Over the years, this is the narrative that has remained in me. When I think about this story today, it seems too absurd; why would older girls throw her? And how, at what moment, would they think to put a bed of bricks to cushion the fall? No, it doesn’t make sense.
My mother, a woman of great beauty, always had a terrible complex about her scars, often trying to hide them by wearing flesh-colored stockings. And always, in turn, she was very careful to ensure that I, her most precious possession, did not experience the same. I know this for sure because I found letters from me, full of spelling mistakes, sent from one of the colonies where she used to send me in the summer, where I detail: the food is good, I’m having fun, and Mom, don’t worry, I’ve only fallen five times. Then I add among numerous exclamation marks: but I hardly have any wounds.
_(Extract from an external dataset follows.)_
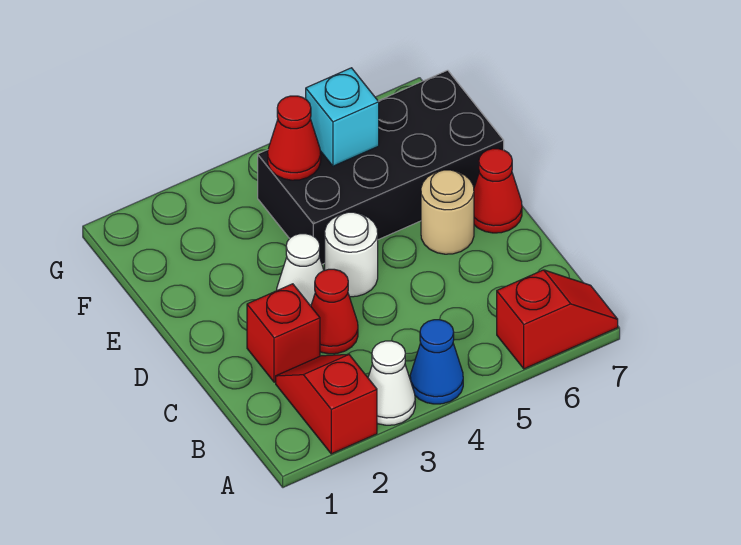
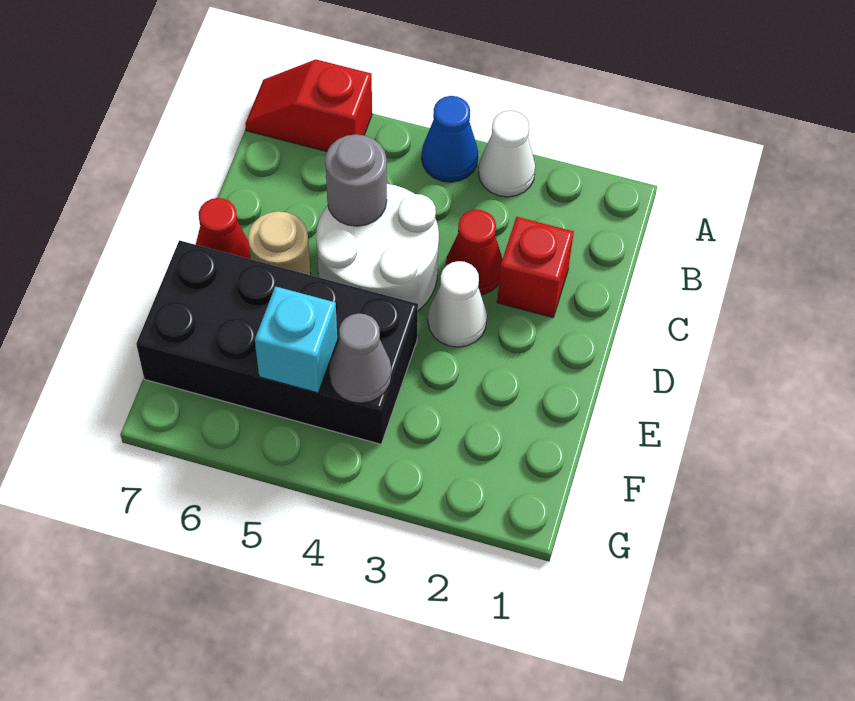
red 1x2 slope [276,354,377,454] -> none
none -> grey 1x1 round brick [325,134,387,226]
white 1x1 round brick [325,212,378,297] -> white 2x2 round brick [316,184,439,311]
red 1x1 cone [268,96,321,180] -> grey 1x1 cone [329,313,392,403]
Although sometimes, precisely, what you want to keep away, to avoid, comes straight towards you. As if there were a hidden force in rejection that attracts it. And so it was that, at the age of nine, I fell in the schoolyard. My knee hit forcefully against a sharp curb and opened up, it hung. The wound was so deep that it barely bled. I only remember my bottle-green pants ripped, the bone protruding, and my mother’s horrified face at the wreckage, the aesthetic fate to which my knee had been condemned. The result: five stitches inside, fifteen outside, and a horseshoe-shaped mark forever imprinted on my leg.
As I write these lines, phrases come to mind that I would say to my mother today, sixteen years after her death. I would tell her that I like my scar: crescent-shaped, strange, scaly, soft. I would also tell her that I find it beautiful that both of us were marked in the same way. As if we were part of a special team, the team of leg scars: beautiful, shiny, gleaming under the summer sun, turning caramel in color."